Ökosystemforschung im Wald

Wie Spionagebilder aus dem Kalten Krieg bei der Erforschung der Wälder helfen

Stand
Autor/in
Thomas Hermanns
Reporter Thomas Hermanns

Was einst dazu diente, den Feind auszuspähen, hilft heute der Wissenschaft: Forscher der Uni Freiburg nutzen alte Spionage-Bilder, um herausfinden, wie sich der Wald verändert hat.

Die US-Amerikaner haben im Kalten Krieg sehr viel spioniert. Mit ihren Satelliten flogen sie um die ganze Welt und machten hochauflösende Bilder der Landschaft. Forscher in Freiburg haben jetzt mehr als eine Million dieser Aufnahmen aufbereitet. Eine Goldgrube für die Freiburger Ökosystemforscherin Catalina Munteanu. Die Spionage-Bilder ermöglichen Munteanu, die Veränderungen verschiedener Lebensräume in den vergangenen Jahrzehnten zu verfolgen und zu verstehen, wie Mensch und Klimawandel die Ökosysteme beeinflusst haben. Der Blick in die Vergangenheit zeigt auch, warum sich bestimmte Arten in einem Waldstück wieder angesiedelt haben, und andere nicht.
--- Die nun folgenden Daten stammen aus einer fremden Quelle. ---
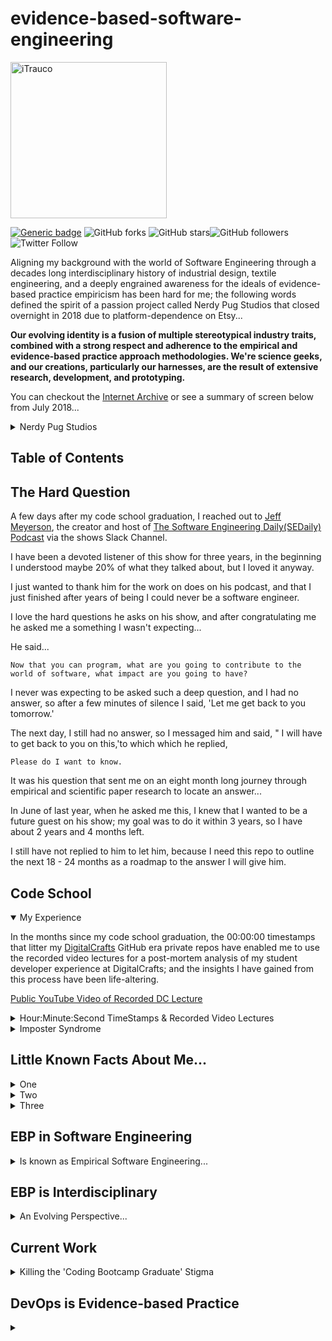 # evidence-based-software-engineering
<a href="http://trau.co">
<img src="https://github.com/iTrauco/evidence-based-software-engineering/blob/readme-setup/assets/images/ITRAUCO-black.png"
width="250" title="iTrauco" alt="iTrauco"></a>

<!-- BADGES -->
[![Generic badge](https://img.shields.io/badge/iTrauco-EBSD-blue.svg)](https://shields.io/) ![GitHub forks](https://img.shields.io/github/forks/iTrauco/evidence-based-software-engineering?style=social) ![GitHub stars](https://img.shields.io/github/stars/iTrauco/evidence-base-software-engineering?style=social)![GitHub followers](https://img.shields.io/github/followers/iTrauco?label=Follow&style=social) ![Twitter Follow](https://img.shields.io/twitter/follow/iTrauco?style=social)

Aligning my background with the world of Software Engineering through a decades long interdisciplinary history of industrial design, textile engineering, and a deeply engrained awareness for the ideals of evidence-based practice empiricism has been hard for me; the following words defined the spirit of a passion project called Nerdy Pug Studios that closed overnight in 2018 due to platform-dependence on Etsy... 

**Our evolving identity is a fusion of multiple stereotypical industry traits, combined with a strong respect and adherence to the empirical and evidence-based practice approach methodologies. We're science geeks, and our creations, particularly our harnesses, are the result of extensive research, development, and prototyping.** 

You can checkout the [Internet Archive](https://itrau.co/IA-nps) or see a summary of screen below from July 2018... 
<details><summary>Nerdy Pug Studios</summary>
<p>

<br>
<a href=""><img src="https://github.com/iTrauco/evidence-based-software-engineering/blob/readme-setup/assets/images/nerdy-pug-about.png" title="nerdy-pug-about" alt="nerdy-pug-studios-about"></a>
</br>

</p>
</details>

## Table of Contents

## The Hard Question

A few days after my code school graduation, I reached out to [Jeff Meyerson](https://www.linkedin.com/in/jeff-meyerson-05275716/), the creator and host of [The Software Engineering Daily(SEDaily) Podcast](https://softwareengineeringdaily.com/) via the shows Slack Channel. 

I have been a devoted listener of this show for three years, in the beginning I understood maybe 20% of what they talked about, but I loved it anyway.   

I just wanted to thank him for the work on does on his podcast, and that I just finished after years of being I could never be a software engineer.  

I love the hard questions he asks on his show, and after congratulating me he asked me a something I wasn't expecting... 

He said... 
```
Now that you can program, what are you going to contribute to the world of software, what impact are you going to have?
```

I never was expecting to be asked such a deep question, and I had no answer, so after a few minutes of silence I said, 'Let me get back to you tomorrow.'

The next day, I still had no answer, so I messaged him and said, " I will have to get back to you on this,'to which  which he replied, 

```
Please do I want to know. 
```

It was his question that sent me on an eight month long journey through empirical and scientific paper research to locate an answer... 

In June of last year, when he asked me this, I knew that I wanted to be a future guest on his show; my goal was to do it within 3 years, so I have about 2 years and 4 months left. 

I still have not replied to him to let him, because I need this repo to outline the next 18 - 24 months as a roadmap to the answer I will give him. 

## Code School

<details open><summary>My Experience</summary>
<p>

In the months since my code school graduation, the 00:00:00 timestamps that litter my [DigitalCrafts](https://digitalcrafts.com) GitHub era private repos have enabled me to use the recorded video lectures for a post-mortem analysis of my student developer experience at DigitalCrafts; and the insights I have gained from this process have been life-altering. 

[Public YouTube Video of Recorded DC Lecture](https://itrau.co/2019-05-02-lecture1)

<details><summary>Hour:Minute:Second TimeStamps & Recorded Video Lectures</summary>
<p>

<br> New material is covered so fast in a full-time, immersive code school classroom that even with my ability to type upwards of 100+ WPM, I found it impossible to jot down notes for everything I wanted to during lecture. 

As a result, by week four, I had adopted the use of timestamps as placement holders in the code I uploaded to GitHub that allowed me to backtrack to a specific moment in the recorded lecture videos very efficiently by corellating the timestamp with the clock time of my instructors Mac in the Hours:Minutes:Seconds format. </br>


<details><summary>2019_05_02 Code Example</summary>
<p>

Line four of the code block below highlights my usage of the Hour:Minute:Second format timestamp in my code, the full GitHub code block can be reviewed [here](https://itrau.co/0502lecture1).
<br> 
</br>

```javascript
1
2 const express = require('express');
3 const app = express();
4 // @ 13:58:00; approx
5 app.use(express.urlencoded({extended: true}));

...
```

</p>
</details>

<details><summary>2019_05_02 Recorded Video Lecture</summary>
<p>

As a former IT Admin, I knew that I would have to backup and preserve any/all DC provided recorded video lectures, and I did...

I have every single lecture cataloged privately on YouTube , with the timestamps in the code tagged to the video playback time.

For example 

```javascript
...
3 const app = express();
4 // @ 13:58:00; approx
5 app.use(express.urlencoded({extended: true}));
...
```

<br>
<a href=""><img src="https://github.com/iTrauco/evidence-based-software-engineering/blob/readme-setup/assets/images/youtube-comments-example.png" title="youtube-comments" alt="youtube-comments-example"></a>
</br>

<details><summary>Video Mac Clock & Timestamp Matchup</summary>
<p>
<br>
<a href=""><img src="https://github.com/iTrauco/evidence-based-software-engineering/blob/readme-setup/assets/images/Screen%20Shot%202020-02-07%20at%207.46.51%20PM.png" title="time-clock-example" alt="time-clock-examples"></a>
</br>

</p>
</details>

</p>
</details>

</p>
</details>

<details><summary>Imposter Syndrome</summary>
<p>

A few years ago, I started a Masters in Information Systems(IS) but stopped taking classes after completing 1/2 of my program because I was plateaued in my IT career due to an ability to code/program. 

I was always been embarrassed by the BA in General Studies on my resume, so much so that I let the self-doubt of imposter syndrome consume me in my post-DigitalCrafts software industry job search. 

My technical/IT background landed me interviews that most code school grads would have been passed over for by HR/IT Recruiters, and I witnessed firsthand the ‘stigma’ of the ‘coding bootcamp graduate’ stereotype that so many Senior SEs hold. 

This 'stigma' is widespread due to the rise of 'nerd-masculinity' in the field of computer science that occured in 1970s to early 1980s as the sector transitioned from a female dominated one to a male dominated one; and it remains widespread through senior level engineering positions in all sectors. 

<details><summary>NETWORKS OF EXCLUSION IN A GENDERED ORGANIZATION IN THE HIGH-TECH INDUSTRY</summary>
<p>

I found the following passage from this [research paper](https://itrau.co/GenderNetworks) particularly insightful on the topic... 

> The masculinization of software and computing occurred later in the 20th century, as again men actively worked to professionalize the field in line with other scientific disciplines, establishing structural and cultural boundaries in ways that excluded women from the field (Misa 2010). Newly-implemented aptitude tests and personality profiling in hiring processes, for example, privileged masculine characteristics. Increasingly specialized job titles and hierarchies distanced high-skilled labor from work seen as low status and routine, offering increased social status, greater autonomy, better pay, and improved opportunities for advancement for men (Ensmenger 2010). As men solidified their hold over computing and engineering, computer culture became associated with “nerds” – young, white, educated men who “tinker” with technology.

> Pages 27 - 28
</p>
</details>
</p>
</details>
</p>
</details>

<!------------------------------------------------>
<!------------------------------------------------>

## Little Known Facts About Me...

<details><summary>One</summary>
<p>

Is that I am/was a nurse, I graduated from Gordon State College in December 2012 with an Associates of Science in Nursing and immediately passed my NCLEX for RN licensure; which I let expire years ago after joining the ranks of Apple corporate. 

I worked professionally as a nurse for a month before quitting, the emotional toll of a career surrounded by illness and death and loosing patients on a daily basis was something I could not do. 

The science of modern day nursing education is housed in a school of scientific inquiry and thought known as evidence-based practice(EBP); which requires, at its core, strict and unwavering adherence to the scientific method in the clinical decision making process for the gathering, collection, and analysis of nursing process interventions. 

Basically, the human body is viewed as a collection of interconnected systems that, in the absence of homeostatic equilibrium, results the breakdown of things over time… 

Blood lab values, toxicology reports, vital signs, urine labs, etc, serve the purpose of providing quantitative data that modern day nurses interpret based on the presenting signs and symptoms of a patient to determine the best steps to take with the end goal of reestablishing a patients natural homeostatic state. 

</p>
</details>

<details><summary>Two</summary>
<p>

What drew me to medicine was an encounter with Central Asia bound Doctors Without Borders nurses during a fall 2009 academic study abroad at Moscow State University in Russia; I felt the energy of their cause and canceled plans to attend UGA for Russian Studies...

I lived in Moscow for six months, and in the summer of 2012, I attended Belarussian State University in Minsk, Belarus for six weeks; every two years since then I have returned to Minsk for a two - three week trip abroad.

I studied Russian at Georgia Tech as a dual-enrollment student during my time at Gordon College, and fell in love with everything GT... 

</p>
</details>

<details><summary>Three</summary>
<p>

</p>
</details>

<!------------------------------------------------>
<!------------------------------------------------>
## EBP in Software Engineering 

<details><summary>Is known as Empirical Software Engineering...</summary>
<p>

Technology, distributed computer systems, coding workflows, networks, etc, are nothing more then interconnected systems that breakdown over time just like the human body, with performance and monitoring metrics/KPIs as the equivalent of toxicology screenings and blood lab values in the operational decisions making process of corrective systems ops interventions. 

Evidence-based practice approach methodologies in the realm of software engineering and design are relatively new concepts, until recently, EBP empiricism simply did not exist in this field. 

I now know that it was this lack of EBP at the heart of my struggles to grasp something as simple as Test Driven Development(TDD); even though I had long demonstrated a technical prowess for the single-direction logic of organizational Domain Driven Design(DDD) on teams in where the TDD subset of Behavorial Driven Design(BDD) was the norm. 

After months of objective reflection and analysis, I finally located EBP in this field, where is more commonly referred to as Emperical Software Engineering(ESE), but, for the sake of simplicity and habit, I call it Evidence-based Software Design(EBSD). 
</p>
</details>

<!------------------------------------------------>
<!------------------------------------------------>
## EBP is Interdisciplinary

<details><summary>An Evolving Perspective...</summary>
<p>

Four years ago, I wrote the following words in my last undergraduate [research paper](itrau.co/soviettech)...

<details><summary> How Gorbachev's Reforms Synergized the Intentions of the Reagan Doctrine</summary>
<p>

> To highlight the nature of the inefficiencies plaguing the Soviet Union’s industrial capabilities, a review of the technological challenges faced by Gorbachev when he assumed the Office of the General Secretary provides sufficient illustration(Gibbs, 11-14). In 1977, the last year of reliable data, there were an estimated 20,000 computers in the entire Soviet Union, compared to 325,000 in the United States alone(Bailer, 77). It is estimated that by the mid-1980s, there were 25 computers in the United States for every 1 in the Soviet Union, a ratio of 25/1(Bailer, 77).  With a twenty year headstart on research in the newly emerged field of computer science, the West leveraged the power of the microprocessor to automate tasks, calculate vast quantities of data in ever shorter periods of time, and instantly access this information on distributed systems thousands of miles apart through the first computer networks. 

> The United States had unintentionally exploited the artificial existence of Moore’s Law, which dictates, “The capabilities of computers will double every 18 to 24 months(Brock, 34).” Our nation developed the first truly computerized military systems, one such codenamed “ARPANENT(Salus, VIII).” The US even had the audacity to publicly announce what is now popularly referred to as “Project Star Wars(Cort, 77-78),” an idea born from the West’s technological capabilities to place low-earth-orbit satellites in space capable of deflecting Western bound ICBMs(Cort, 78-79). The Soviet Union was in no place to even attempt such a feat, as the rampant technological inadequacies of the USSR culminated in the global embarrassment to the capabilities of the Soviet sciences during the failure of the nuclear power station at Chernobyl in 1986. 

> If there ever was a wakeup call to Soviet leadership, this was it.

</p>
</details>

I understood that runaway technical debt from the failure to automate ‘high-touch’ processes is what led to the collapse of the USSR; modern day tech firms are operationally no different and just as susceptible to the illusion of stability that unwavering adherence to ‘tradition’  can bring.

<details><summary>Arguments for Empirical Software Engineering Adoption</summary>
<p>

I argue that monolithic ITILv3 driven cultures are the most vulnerable, due to the divisional silos that result from unintentional adherence to industry SOPs that have becomes relics and artifacts of the past with the rise of AGILE and LEAN technology governance ways of doing things in ITILv4.

<details><summary>Empirical Software Engineering: From Discipline to Interdiscipline</summary>
<p>

The following excerpt from the following [paper](https://itrau.co/gh-ebse2) is the smoking gun I needed to confirm a suspiciion, a feeling, a spidey-sense if you feel, that the 'high touch' software discipline of the educational learning model used throughout the 'coding bootcamp' industry has not yet been exposed to EBP in the classroom...

> Although recent developments have improved our empirical understanding of software engineering practices and processes, the current state of evidence is still weak when compared to other more mature fields. A large extent of our everyday practice in software engineering is still governed more by conventional wisdom than it is governed by empirical evidence. This is especially true for the social, cultural, and political aspects of software engineering, such as early stages of development, rendering the inference of robust theories inherently problem- atic.

> Even though we can observe an increase of empirical studies in the various fields of software engineering research, many studies still do provide either circumstantial evidence by focusing on isolated contexts without taking into account the relation to existing evidence or – worse – they neglect the context completely. The effects are portrayed by Jacobson’s observation in context of the SEMAT initiative [35]: software engineering is gravely hampered by (1) the prevalence of fads more typical of fashion industry than of an engineering discipline; (2) the lack of a sound, widely accepted theoretical basis; (3) the huge number of methods and method variants, with differences little understood and artificially magnified; (4) the lack of credible experimental evaluation and validation; and finally (5) the split between industry practice and academic research. The consequence of the current situation are best described by Wohlin et al. saying that
 
> “there exists no generally accepted theory in software engineering [...]. Some laws3, hypotheses and conjectures exist, but yet no generally accepted theory” [36]. As a matter of fact, a large extent of the theories (or theory patterns) we have for soft- ware engineering are still transferred from theories in other disciplines (e.g. organisational psychology), sometimes by adopting them, but mostly by transferring them verbatim [37].

> Software engineering itself however is often still governed by folklore turned into facts [38]. Similarly as in other fields before, many theories specific to software engineering emerged from the early times of the discipline where empiricism had no significance at all and where claims by authorities where often treated as facts. One prominent example for such a “fact” is grounded in the wellknown essay by Edsger Dijkstra Go To Statement Considered Harmful [39] from 1968, largely based on reasoning by argument and triggering a public exchange between different scholars via published notes (all considering the previous note as “harmful” itself). Although this exchange fostered an important and fruitful debate in the community at that time, it still remained largely a public exchange between scholars based on reasoning by argument. This did not change until 2015, nearly 50 years lager, when Nagappan et al. [40] published the results of their largescale study analysing C code from GitHub repositories and suggesting that the use of goto statements in practice does not appear to be harmful.
</p>
</details>

Additionally, this applies to countless enterprise technology-first environments and teams... 

<details><summary>ITILv3 is Legacy</summary>
<p>

ITILv3 is so obsessed with processes improvement in the form of written proposals, that metrics and KPIs of any type are never implimented, so the decision makers in such orgs remain in the dark to their actual state of tech.

The adoption of evidence-based practice approach methodologies as a key component of organizational technology governance strategies acts as a safeguard against 'tradition' and the folklore behind institutionalized SOPs that exist in the form of 'we have always done it this way.' 

I do not have actual numbers or stats, but, past experience in ITILv3 IT and Kanban/DevOps SE environments has provided me with the insight to know that the 'eye opening' reality for most orgs doesn't occur until an outsider with no understanding of current processes is brought in. 

EBSD adoption goes far beyond the capabilities of Splunk, Nagios, or monitoring tools of any type, because it is something that does not exist as an off the shelf tool; it's a mindset, a perspective, a way of looking at things and searching for scientific, peer reviewed papers and case studies to assess and test the situation.

</p>
</details> 

EBSD requires an org, on every level, to exist in a constant state of evolution in response to new and emerging discoveries that drive innovation from the bottom-up, not the top-down.

EBSD is both an art and a science sprinkled with a liberal arts style of critical thinking and analysis that allows an org to exist in a fluidic state of continous enhancement.

</p>
</details>
</p>
</details>

<!------------------------------------------------>
<!------------------------------------------------>
## Current Work

<details><summary>Killing the 'Coding Bootcamp Graduate' Stigma</summary>
<p>

"Coding bootcamp graduates are NOT engineers..." is what I was told by Senior Software Engineers, but, what I now realize is that this field lacks credible theory and is based largely on 'tradition,' in the absence of inquiry into the multidimensional state of this field through the analysis of the scientific method and the collective advancement towards credible theories, the entire basis for their arguments exists as a house of cards on a straw foundation that is just one huff, and buff, away from being blown into oblivion...

I argue that it is the diversity of the interdisciplinary educational backgrounds of code school grads that empowers us with the knowledge to view the 'state of things' in this field from an entirely outside perspective that will enable, for the first time, establish concrete theories in this field; it is this advantage that we have over the classically trained Ivey League-educated software engineers of the past. 

Their argument is based on 'tradition,' folklore, and conjecture that's the equivalent of the pseudosciences, and our interdisciplinary backgrounds threaten to expose that reality...

The term software engineering was coined in 1968, at the NATO Software Engineering Conference by the conference chairman 'Bauer' he stated,

```
What we need is software engineering.
```
    
This was the world of a 1960s era 'Mad Men' episode, it portrays the 'boys club' masculinity at its peak in America, and it is this culture of exclusion to women and colored minorities that serves as the founding fathers of 'software engineering' as a field study. 

It was this moment in history when the rise of 'nerd masculinity' began to take hold on the field and establish the barriers to diversity and inclusion that still exist today...

The greatest threat to the status quo of modern-day senior 'software engineers' is the 'God In Gaps' reveal to its existence that is well underway at this moment in time and evident through the continued call to arms to deliver on overdue promises for diversity and inclusion in the upper ranks of every sector.

I argue, that, with the arrival of the mainstreaming of the coding bootcamp phenomena underway today, that the interdisciplinary professional and educational background of student developers brings with it the risk of new perspectives and frameworks of scientific inquiry from fields with robust theories that can be applied to the state of software engineering practices, norms, and beliefs.

Code school graduates are the gateway for a pool of technical talent with the expertise and a fresh perspective that threaten the state of ‘tradition’ as outsiders turned jury. 

As a founding member of Out In Tech ATL, I am obligated to take this argument into the halls of academia to fight fire with fire. 

We have been stigmatized as being a 'bootleg' caste of wannabe technophiles by the Ivey League-educated software engineers of yesteryear who have failed for fifty years to establish theory that can be peer-review duplicated, it is the absence of doctrine based on the principles of the scientific method that invalidates any claim they have to being  'scientists.' 

```
extraordinary claims requires extraordinary evidence.

- Carl Sagan
```

This has quote has been a guiding principle of my life since I was kid, I idolize Sagan and his legacy. 
</p>
</details>


<!------------------------------------------------>
<!------------------------------------------------>
## DevOps is Evidence-based Practice
<details><summary></summary>
<p>

"Coding bootcamp graduates are NOT engineers..." is what I was told by Senior Software Engineers who adhere to tradition... 

DevOps is so much more then a movement, it is, at it's core, empiricism and evidence-based practice approach methodologies applied to the world of systems engineering; there is depth to this that goes far beyond the aspects and notions of tooling and automation, these things are only scratching the surface. 

Infrastructure is the equivalent of an organism, and I realize that in order to study the implications of empirical research into this emerging body knowledge, I needed to optmize my setup; I need a lab, or as close as I can get to one in my studio apartment in Downtown Atlanta.  

It has taken five days and several hundred dollars in whiteboard paint, but I have three walls worthy of startup office whiteboard collaboration space all to myself, a brand new 34" Ultrawide Monitor, and a 50" Ultra4K TV on caster wheels. 🤓

This a vast body of scientific knowledge, and what I am realizing is that it is my background in and original college education in the theory of evidence-based practice clinical medicine has evolved into a habitual need for empirical research in my decision making process.

It is my ability for deep research that sets me apart from every DevOps engineer I have ever known; IT as a field is boring to research with ITILv3/ITILv4 process improvement written proposals.

DevOps empirical research on the other hand is just as fascinating to me as clinical research, on a team, in the right org that values this work; I can drive stragetic longterm advantages as a junior engineer that delivers org-wide impact. 

Traditional IT and software engineering higher-education programs do not teach this, on any level; this is a powerful skillset I possess that very few people have.

</p>
\<details>
<!------------------------------------------------>
<!------------------------------------------------>
## A Return to Academia

<details><summary>KSU</summary>
<p>

Kennesaw State University's offers a Masters in Systems Engineering I have been eyeing for years... 
</p>
</details>

<details><summary>The Development of a Theory...</summary>
<p>


</p>
</details>

<details><summary>The GRE in April 2020</summary>
<p>


</p>
</details>

<!--- LEGEND --->
<!-------------->
## Legend

### Terms A - Z
<details><summary>A - Z</summary>
<p>

- Evidence-based Practice(EBP): Any practice that relies on scientific and mathematical evidence to form strong inductive or deductive arguments for guidance and decision-making. Practices that are not evidence-based may rely on tradition, intuition, or other unproven methods.
- Evidence-based Software Design(EBSD): A personally coined term that is fully interchangeable with Empirical Software Engineering(ESE) that denote the exact same thing/idea.
- Empirical Software Engineering(ESE): Is a research area concerned with the empirical observation of software engineering artifacts and the empirical validation of software engineering theories and assumptions.
- Software Engineering(SE): the creation and maintenance of software. But from a research perspective, software engineering is the body of knowledge about the creation and maintenance of software and about the phenomena underlying and emerging from those two activities.
- Post-Mortem Analysis(PMA):  An empirical study method in software engineering. It is an important, but often forgotten, way of gathering empirical knowledge. PMA is ideally performed either soon after the most important milestones and events or at the end of a project, both in s uccessful and unsuccessful software development projects. The benefit is that post-mortems can often reveal findings more frequently and differently than project completion reports alone.
</p>
</details>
Spionagebilder in der ökologischen Forschung noch Neuland

Seit 1996 veröffentlichen die US-Amerikaner viele Satellitenaufnahmen aus dem Kalten Krieg. Aber die Schwarz-Weiß-Bilder sind analog. Diese exakt zu lokalisieren und vergleichbar zu machen, ist aufwendig. Zivile Aufnahmen gibt es oft nur für ausgewählte Gebiete und erst seit den 1980er-Jahren, in hoher Auflösung sogar erst ab den 2000er-Jahren. In der Archäologie und im Bauwesen werden die Daten schon vielfach angewendet, in der ökologischen Forschung und im Naturschutz ist das bislang nicht der Fall. Munteanu und ihr Team arbeiten seit drei Jahren daran, das zu ändern, unter anderem in einem Projekt zur Biodiversität im Schwarzwald.

Freiburger Wissenschaftler untersuchen Biodiversität mithilfe von historischen Satellitenbildern.
Die Freiburger Wissenschaftler Catalina Munteanu (2.v.r) und Michael Wohlwend (rechts) analysieren mit Kollegen die Biodiversität in einem Waldstück bei St. Peter. Bild in Detailansicht öffnen
Freiburger Wissenschaftler untersuchen Biodiversität mithilfe von historischen Satellitenbildern
Die Anzahl und Größe der Moose und Flechten im Wald ist ein wichtiger Indikator für die Luftqualität. Bild in Detailansicht öffnen

135 Waldstücke dienen zur Erforschung der Biodiversität

Der Schwarzwald wurde nach dem Zweiten Weltkrieg intensiv genutzt, Flächen wurden gerodet und häufig mit Fichten bepflanzt. "Wir merken, dass einige Arten sehr sensibel reagieren auf diese langfristigen menschlichen Einflüsse", erklärt Catalina Munteanu. Obwohl der Wald heute nachhaltiger genutzt werde als vor 60 Jahren, seien die Altlasten immer noch messbar. Und das beeinträchtige auch die Fähigkeit des Ökosystems, die heutigen Herausforderungen wie den Klimawandel zu bewältigen, so die Ökologin.

Unser Hauptinteresse zurzeit liegt darin, die Waldflächen zu kartieren [...], wir können daraus ableiten, wo historische Rodungen stattgefunden haben.

Der historische Kontext sei auch für das Verständnis der Biodiversität im Wald notwendig, erklärt ihr Kollege Michael Wohlwend. Er koordiniert das Projekt "ConFoBi" zur Biodiversitätsforschung im Schwarzwald. Dabei werden im Schwarzwald insgesamt 135 Waldstücke, je ein Hektar groß, über mehrere Jahre analysiert. Zwei Waldstücke können identisch aussehen, aber große Unterschiede in der Artenvielfalt von Tieren und Pflanzen haben, so der Ökologe. Ohne den Blick in die Vergangenheit können sie das nicht verstehen.

Spionage-Bilder ermöglichen bessere Entscheidungen für die Zukunft

Die Spionagebilder seien ein Referenzwert auch für zukünftige Entscheidungen, so Catalina Munteanu. Zu wissen, wie Ökosysteme einst aussahen, könnte Fehlschlüsse über ihren aktuellen Zustand vermeiden und künftig auch helfen, sie wiederherzustellen und besser zu schützen.